After Syria attack, Assad seeks Hezbollah support

Analysis: Syrian leader says he may pass more advanced weapons to Lebanese group – a move Nasrallah welcomes, and that could change the region’s strategic balance.

syria first strike 370  (photo credit: Screenshot)
syria first strike 370
(photo credit: Screenshot)
Israel’s alleged attack against Syria seems to have led President Bashar Assad to hunker down and more fully align his regime with the Iran-Hezbollah axis. As he fights for his regime’s survival, holding on to what some analysts say could become an Alawite ministate, he is publicly moving to a more hostile position vis-à-vis Israel and the West.

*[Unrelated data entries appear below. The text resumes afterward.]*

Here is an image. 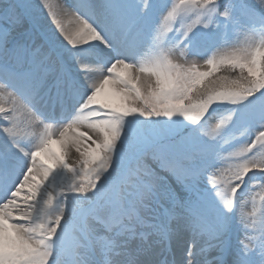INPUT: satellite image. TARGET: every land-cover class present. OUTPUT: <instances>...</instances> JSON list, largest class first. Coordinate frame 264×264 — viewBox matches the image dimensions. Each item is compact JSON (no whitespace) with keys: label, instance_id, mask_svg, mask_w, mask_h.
Returning <instances> with one entry per match:
<instances>
[{"label":"snow or ice","instance_id":"obj_1","mask_svg":"<svg viewBox=\"0 0 264 264\" xmlns=\"http://www.w3.org/2000/svg\"><path fill=\"white\" fill-rule=\"evenodd\" d=\"M0 264H264V0H0Z\"/></svg>","mask_w":264,"mask_h":264},{"label":"rangeland","instance_id":"obj_2","mask_svg":"<svg viewBox=\"0 0 264 264\" xmlns=\"http://www.w3.org/2000/svg\"><path fill=\"white\" fill-rule=\"evenodd\" d=\"M257 202H259L258 197H257ZM250 208H251V205H249V209L248 210H250Z\"/></svg>","mask_w":264,"mask_h":264},{"label":"bare ground","instance_id":"obj_3","mask_svg":"<svg viewBox=\"0 0 264 264\" xmlns=\"http://www.w3.org/2000/svg\"><path fill=\"white\" fill-rule=\"evenodd\" d=\"M55 147V146H54Z\"/></svg>","mask_w":264,"mask_h":264}]
</instances>
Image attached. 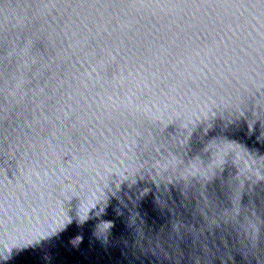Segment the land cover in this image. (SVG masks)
Listing matches in <instances>:
<instances>
[{
	"label": "water",
	"instance_id": "1",
	"mask_svg": "<svg viewBox=\"0 0 264 264\" xmlns=\"http://www.w3.org/2000/svg\"><path fill=\"white\" fill-rule=\"evenodd\" d=\"M0 264H264V0H0Z\"/></svg>",
	"mask_w": 264,
	"mask_h": 264
}]
</instances>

Assad told a local Lebanese paper that Syria was becoming a resistance state similar to the one Hezbollah has created in Lebanon.
“We have decided that we must advance toward them and turn into a resistance nation like Hezbollah [did in Lebanon], for the sake of Syria and future generations,” Assad told the Al-Akhbar daily on Thursday, according to the Lebanese Daily Star.
He added that Syria would be cooperating more closely with Hezbollah, stating, “That’s why we have decided to give them everything.”
Hezbollah leader Hassan Nasrallah echoed this sentiment, with the Now Lebanon website quoting him as stating on Thursday that Syria’s role in the resistance against Israel was important and strategic. He then moved to accept Syria’s offer for new arms, saying, “We are ready to receive any sort of physical weaponry, even if it is going to disturb the balance [in the region].”
Nasrallah seems to be referring to the transfer of more advanced conventional weapons and perhaps chemical arms, which Israel and the West worry could fall into the organization’s hands.
“With regards to the Israeli strikes on Syria, the Israeli enemy is seeking to achieve its aims, one of which is to exclude Syria from the equation and eliminate it as a factor within the ongoing conflict with Israel,” he said.
“Over the course of Arab history,” he added, “no regime offered as much to the Palestinian cause as Syria did.”
Such rhetoric aims to take advantage of the alleged Israeli strikes for public relations purposes and shift the focus from the Syrian civil war and sectarian conflict, to a conflict with Israel.
This is not good news for Israel, which may face a more hostile Assad than it has in the past; however, he knows well that any attacks launched against Israel from Syria would be met with a strong Israeli response.
The successful attacks against Syria also show that the Syrian/Hezbollah axis is not in any position to retaliate against Israel, thus exposing their harsh anti-Israel rhetoric as mostly hollow for now. However, it is well known that Hezbollah has been gathering intelligence against Israeli and Jewish targets worldwide, refraining from a direct confrontation with Israel since the last one in 2006.
Hezbollah finds indirect means of attack more effective, and these also add a layer of deniability, thus shielding the group from direct attack. Perhaps Syria will also move to coordinate with Hezbollah on such attacks in the future.
Joel Parker, a PhD candidate at Tel Aviv University who is closely following developments in Syria, told The Jerusalem Post that the location of the attack against Syria was important, as it was in an area near many central government institutions – including a building of the Republican Guards and the presidential palace.
“My thinking is that Israel sent a message to Assad,” he said.
“The earthquake and the mushroom cloud were a message that [Israel] can strike at the heart of the regime if it wants,” he explained.
“Israel is saying, ‘We could destroy you, but we don’t want to right now.’” However, analysts believe that more attacks against Syria could put the country in a position where it would feel an obligation to respond, even though it is busy dealing with its own civil war. Reflecting such a mood was an editorial by Abdel Bari Atwan, the editor-in- chief of the London-based daily Al-Quds al-Arabi, who welcomed Syria’s statements in recent days that it was planning to open up a new front against Israel in the Golan.
“We say that opening this front, with or without a decision by Assad, will push hundreds, if not thousands, of Palestinians and Arabs in Syria, Lebanon, and Jordan to take up arms again to face the occupation on any front that is opened for them,” stated Atwan.